By Jane Bryant Quinn
Sunday, September 8 1996; Page H02


If income tax collection were run on the honor system, how much would you decide to pay? Every dollar you owe? Part of what you owe? As little as you could get away with?

Those might be your options, unless Republican presidential candidate Robert J. Dole is extraordinarily careful about his pledge to "end the IRS as we know it."

His notion is to eliminate tax returns for people who earn straight wages or salaries (no income from self-employment or other sources), receive $250 or less in interest and dividend income and use the standard deduction. This would primarily be people with low and middle incomes.

Instead of filing a return, you'd arrange to have your full federal tax withheld from your paycheck, says Cesar Conda, a Dole policy adviser. You'd enter the appropriate amount of withholding on your W-4 form, which shows your marital status and the number of dependents you claim. Based on this, your employer would deduct whatever tax you say you owe and send it to the IRS.

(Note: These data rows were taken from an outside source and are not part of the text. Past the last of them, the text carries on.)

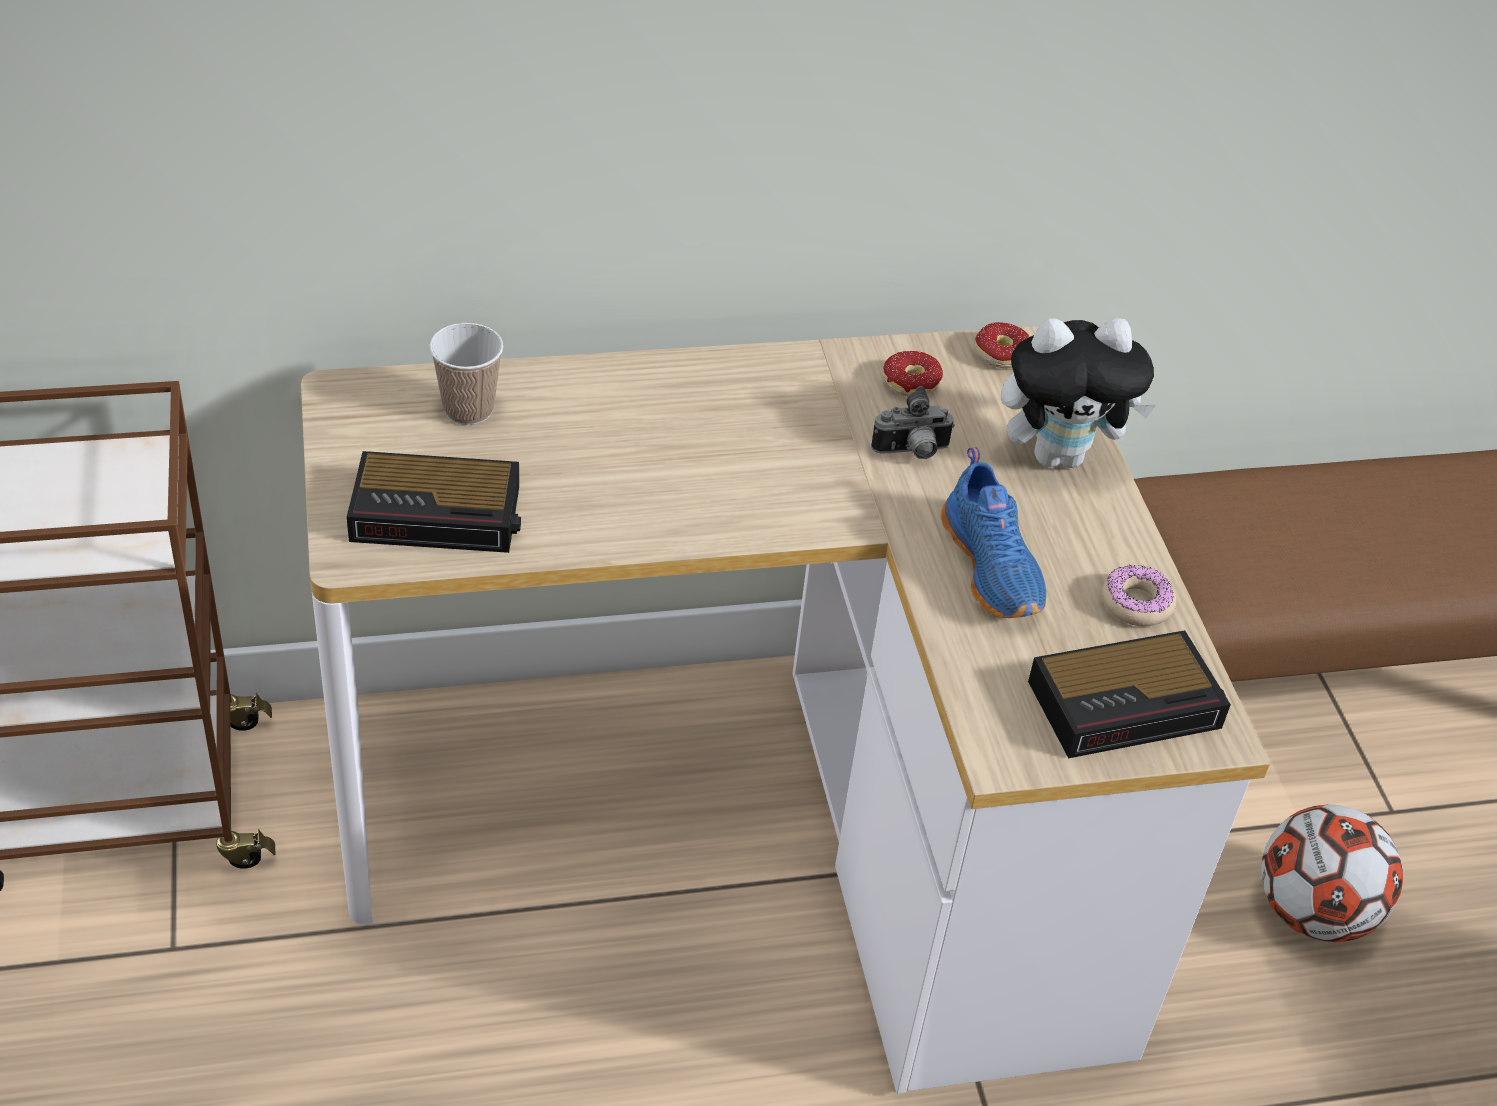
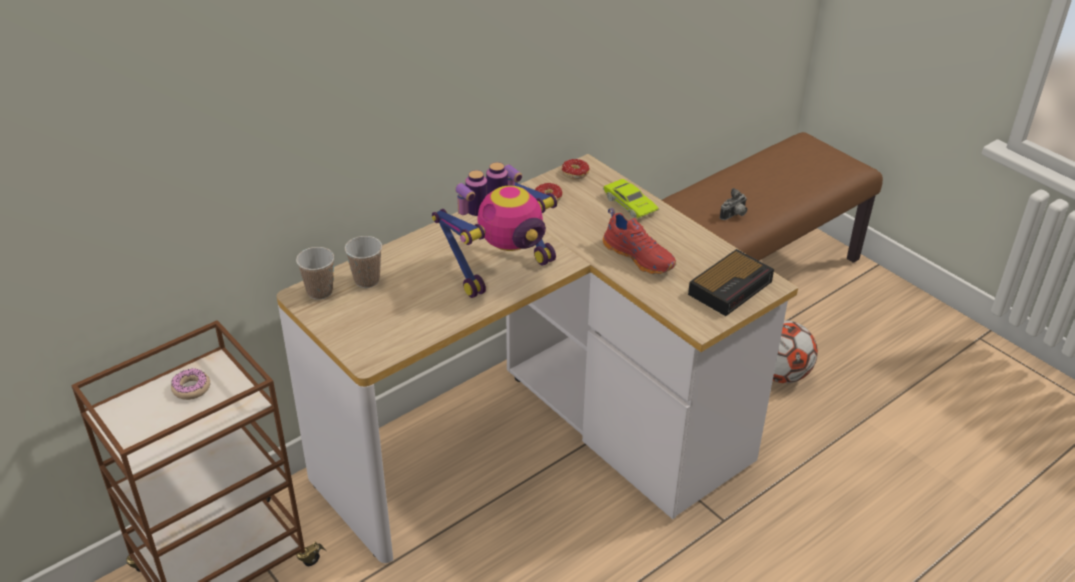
camera: 25 degrees left, 5 degrees down
alarm clock [347,451,521,553] -> none
camera [871,386,955,459] -> camera moved to [720,188,747,220]
blue shoe [941,447,1046,618] -> red shoe [603,208,676,274]
plush toy [1001,318,1156,468] -> green toy car [603,179,659,218]
donut [1102,564,1176,626] -> donut moved to [171,368,210,400]
none -> cup [296,247,334,300]
none -> toy robot [432,162,558,298]

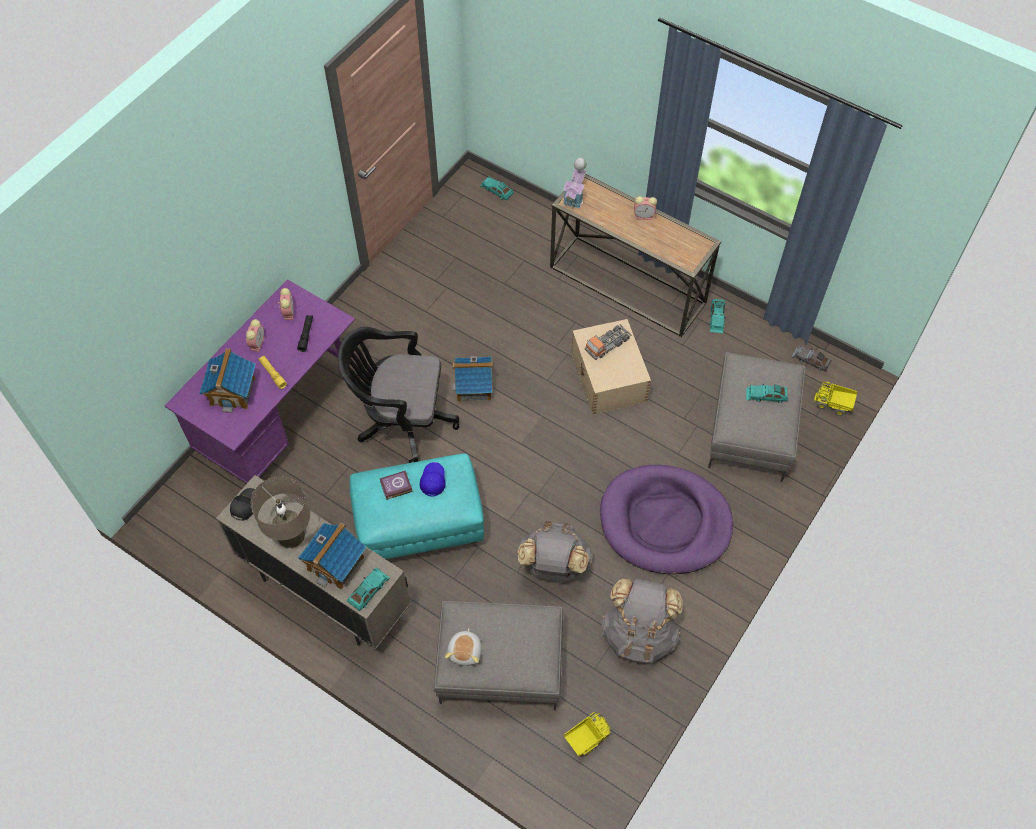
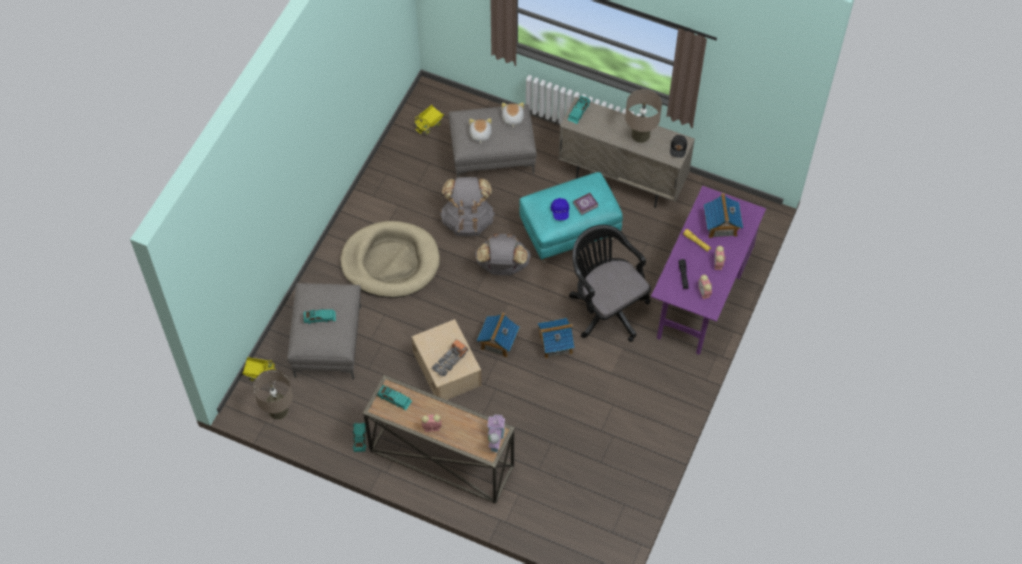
camera: 170 degrees right, 0 degrees up
toy house [298,523,366,590] -> toy house moved to [476,312,520,358]
black office chair [338,327,459,463] -> black office chair turned 120 degrees counterclockwise [569,225,651,342]
turquoise toy car [480,176,514,200] -> turquoise toy car moved to [377,385,412,410]
purple dog bed [600,465,733,574] -> beige dog bed [340,221,440,298]
grey backpack [601,579,683,664] -> grey backpack moved to [475,234,531,275]
grey toy car [791,345,831,371] -> beige table lamp [253,370,293,420]
none -> plush toy [469,118,492,144]

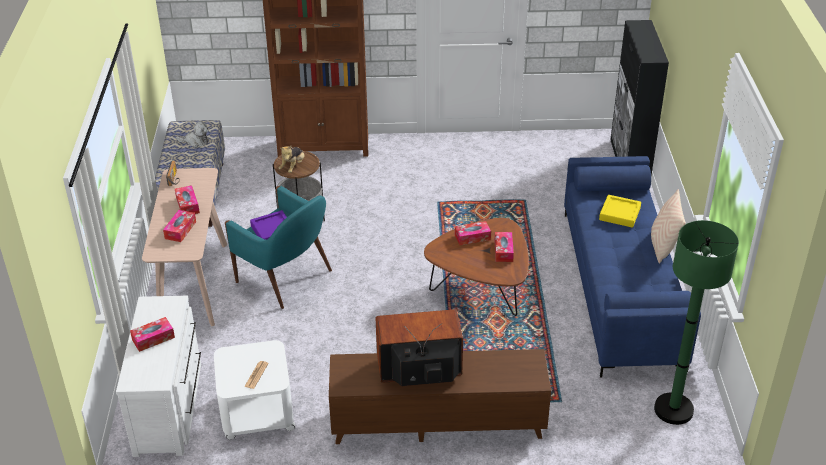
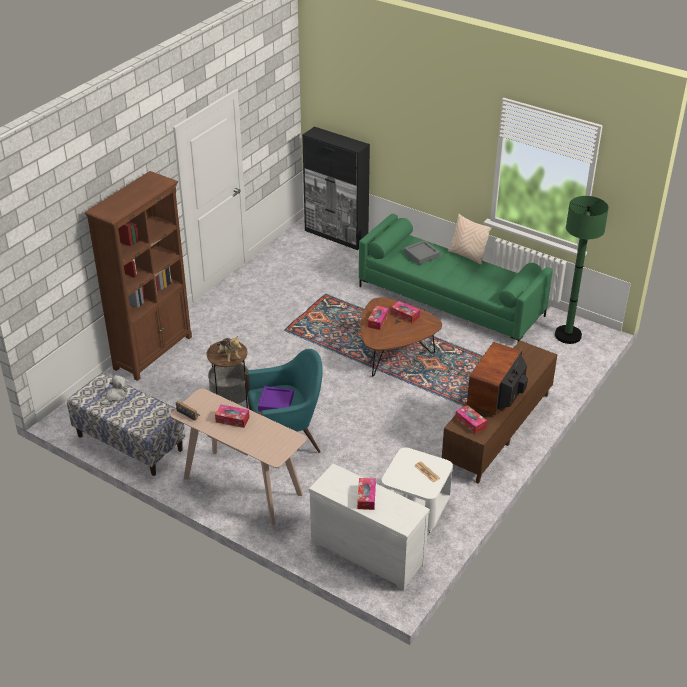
camera: 55 degrees left, 0 degrees up
tissue box [163,210,196,242] -> tissue box moved to [455,405,487,434]
blue sofa [564,156,701,377] -> green sofa [359,214,553,342]
yellow tray [599,195,641,228] -> grey tray [404,240,440,265]

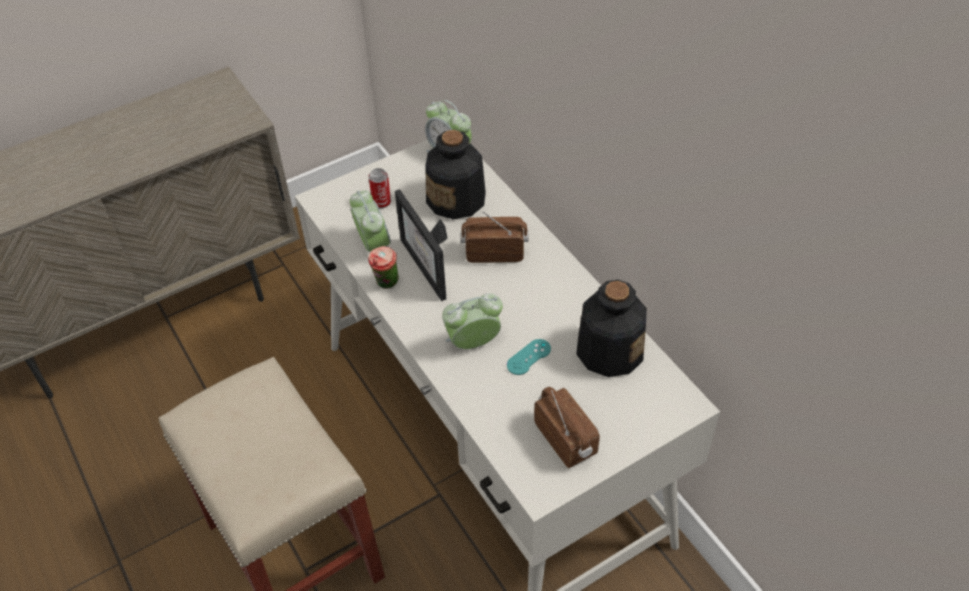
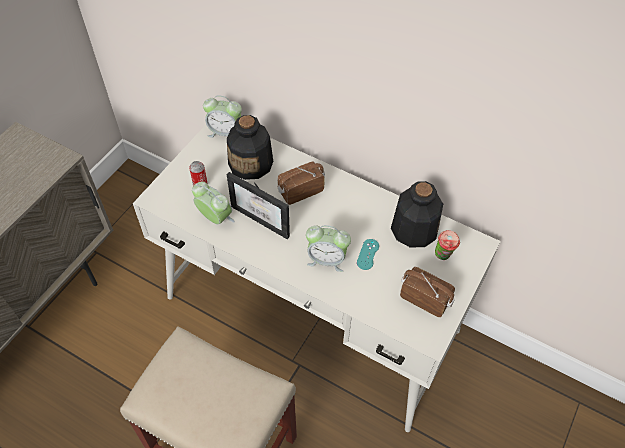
camera: 30 degrees left, 5 degrees up
cup [368,246,399,289] -> cup moved to [435,230,460,260]
alarm clock [442,293,503,349] -> alarm clock turned 120 degrees counterclockwise [306,225,351,272]

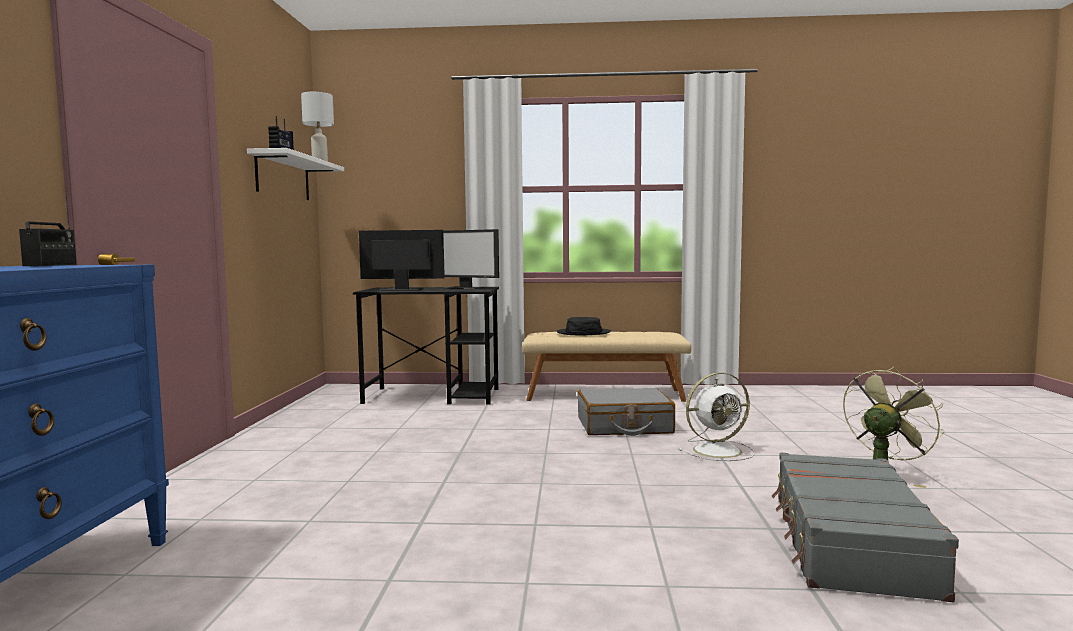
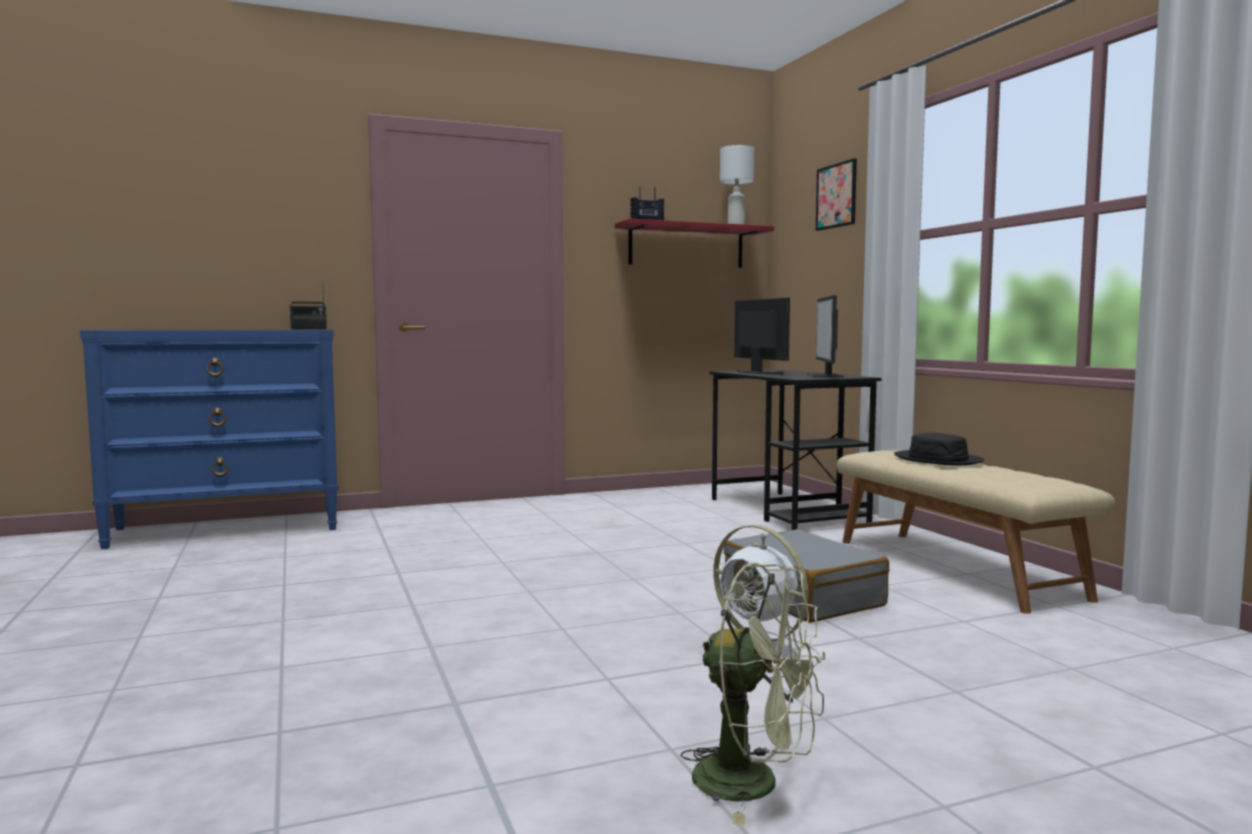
camera: 65 degrees right, 0 degrees up
white shelf [247,148,344,200] -> red shelf [615,219,774,268]
grey suitcase [772,453,959,602] -> none
none -> picture [816,158,857,231]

The happy result, says the Dole campaign: No paperwork for you, no more work for employers than they have now, and no loss in tax payments to the government. No wonder the candidate describes himself as "the most optimistic man in America."

Wage earners already pay most or all of their taxes through withholding. But that's no substitute for a tax return. Your company doesn't withhold exactly the right amount. So you need a return -- to calculate the tax, see if more money is due or find out whether you're owed a refund.

Without a return, the government, too, can't tell if you've paid the right amount. It needs information, such as your marital status, how many dependents you have, whether you contributed to an individual retirement account and whether you're due a child care tax credit.

The Dole plan doesn't say how the IRS could discover these things, in the absence of tax returns. States would be equally in the dark. Most state returns are keyed off the federal returns, so they'd have to work with payment-by-tax-withholding, too.

Here are some of the questions on the IRS's mind:

Wouldn't you have to compute your tax anyway, to tell your employer what to withhold or see if you're owed a refund?

Who would check whether you told your employer to withhold the right amount? The Dole campaign says that the IRS will check the W-2s to be sure you paid the proper tax. But the W-2s merely report how much money you earned. To audit, the government needs more facts.

Will the W-2s turn into mini-tax returns? If so, would employers (who are responsible for issuing W-2s) have to prepare them?

Who would check whether tax-paying children were illegally deducted twice -- once by their parents and once by themselves? The IRS would have no way to tell.

Who would check that you had no more than $250 in investment income? The Dole campaign says that someone (not specified) will have to certify that amount -- not a simple or inexpensive task if the money comes from more than one source. Who would it be certified to? Would employers be responsible for withholding enough money to cover the tax due on interest income?

Say the IRS spotted $300 in investment income, paid to you and reported on a Form 1099. It would have to track you down and get you to file a return. How big a job would that be and how intrusive would Americans find it?

How many people would misunderstand the rules and fail to file by mistake? Thousands of families might innocently under-withhold, file no tax return and hence not know they owe more tax. Does the IRS have enough people to cope with large-scale under-reporting? This system has tremendous potential for setting off mass deficiency notices.

Who would enforce the differing tax rates on married couples and singles? This is a problem even under current law. If you marry, you and your spouse might continue to file as singles -- thereby dodging the "marriage penalty," which raises the tax on a working couple when their earnings are pooled. The Dole plan would make this even harder to spot.

Just for the record, here are three final questions, for people who say they'd still pay all of their tax. What if you learned that some of your fellow citizens shirked? Would your personal rectitude last? Or would you feel like a chump, and decide to shave your own taxes, too?